Is responsible for conducting military operations to assist in the implementation of emergency action plans?


THE CONDUCT OF MILITARY OPERATIONS TO ASSIST IN THE IMPLEMENTATION OF EMERGENCY ACTION PLANS IS THE RESPONSIBILITY OF THE GEOGRAPHIC COMBATANT COMMANDER, AS DIRECTED BY SECRETARY OF DEFENSE.


What ensures DOD processes procedures and resources are in place to tư vấn the president and secretary of defense in a national security emergency?


Emergency Preparedness (EP): Those planning activities undertaken to ensure DOD processes, procedures, and resources are in place to tư vấn the President and Secretary of Defense in a designated National Security Emergency (DPG 04).


Is are DOD’s unified effort to tư vấn and augment?

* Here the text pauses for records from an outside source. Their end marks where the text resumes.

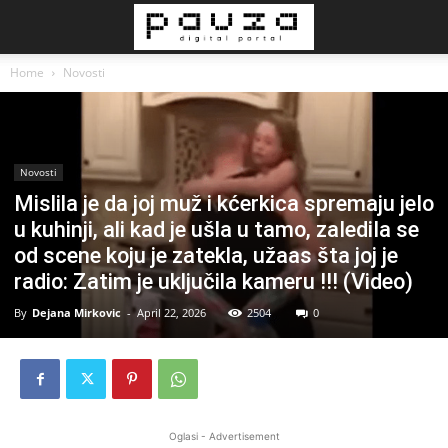
Home
Novosti
Novosti
Mislila je da joj muž i kćerkica spremaju jeIo
u kuhinji, ali kad je ušla u tamo, zaIediIa se
od scene koju je zatekla, užaas šta joj je
radio: Zatim je uključila kameru !!! (Video)
By
Dejana Mirkovic
-
April 22, 2026
2504
0
Oglasi - Advertisement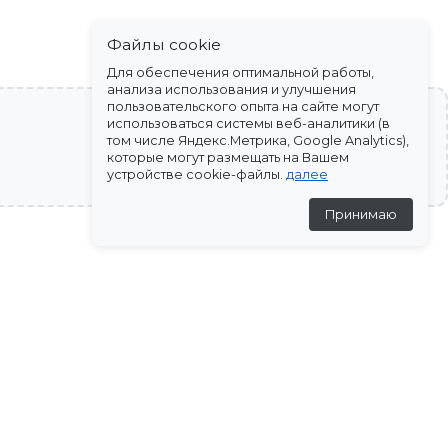
Файлы cookie
Для обеспечения оптимальной работы,
анализа использования и улучшения
пользовательского опыта на сайте могут
использоваться системы веб-аналитики (в
том числе Яндекс.Метрика, Google Analytics),
которые могут размещать на Вашем
устройстве cookie-файлы.
далее
Принимаю
-30%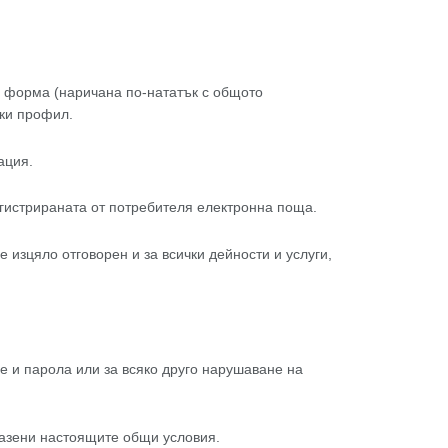
а форма (наричана по-нататък с общото
ки профил.
ация.
егистрираната от потребителя електронна поща.
 изцяло отговорен и за всички дейности и услуги,
е и парола или за всяко друго нарушаване на
пазени настоящите общи условия.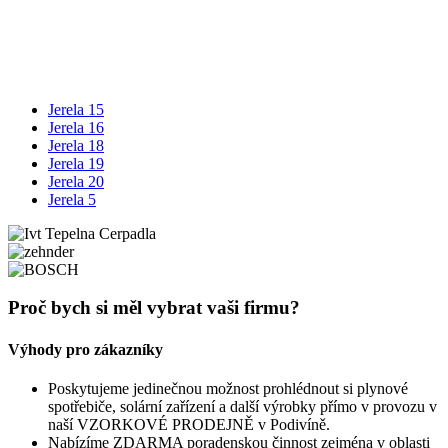
Jerela 15
Jerela 16
Jerela 18
Jerela 19
Jerela 20
Jerela 5
Proč bych si měl vybrat vaši firmu?
Výhody pro zákazníky
Poskytujeme jedinečnou možnost prohlédnout si plynové
spotřebiče, solární zařízení a další výrobky přímo v provozu v
naší VZORKOVÉ PRODEJNĚ v Podivíně.
Nabízíme ZDARMA poradenskou činnost zejména v oblasti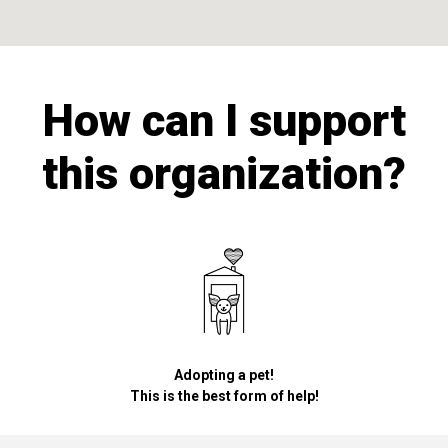
How can I support
this organization?
Adopting a pet!
This is the best form of help!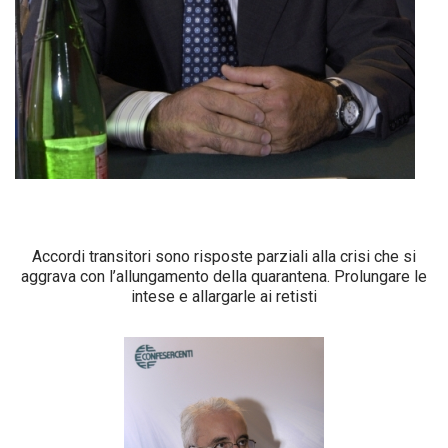
Accordi transitori sono risposte parziali alla crisi che si
aggrava con l’allungamento della quarantena. Prolungare le
intese e allargarle ai retisti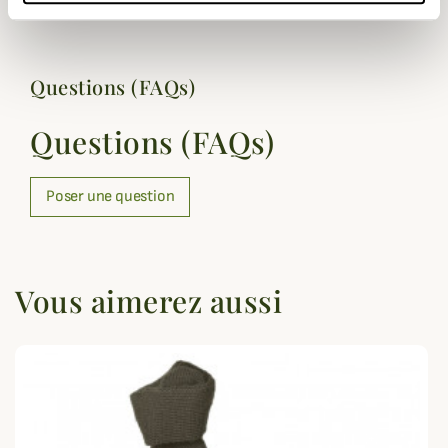
Questions (FAQs)
Questions (FAQs)
Poser une question
Vous aimerez aussi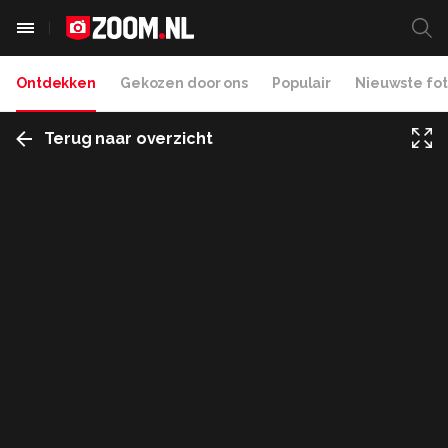
Ontdekken
Gekozen door ons
Populair
Nieuwste fot
Terug naar overzicht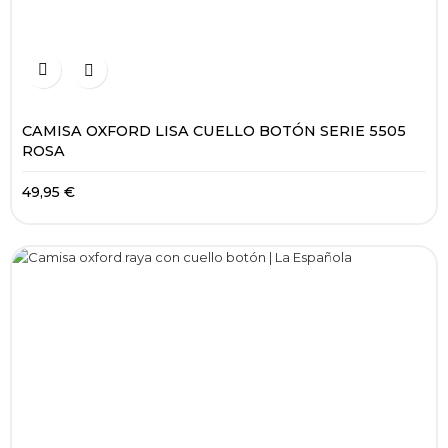


CAMISA OXFORD LISA CUELLO BOTÓN SERIE 5505
ROSA
49,95 €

Security force assistance is DOD’s contribution to a unified action effort to tư vấn and augment the development of the capacity and capability of foreign security forces and their supporting institutions toward achievement of specific objectives shared by the U.S. Government.


Which of the following is described as the ability to project the military instrument?


It defines airpower, as the ability to project military power through control and exploitation in, from and through the air. Airpower is employed to achieve joint force commander (JFC) objectives in tư vấn of the National Defense Strategy (NDS).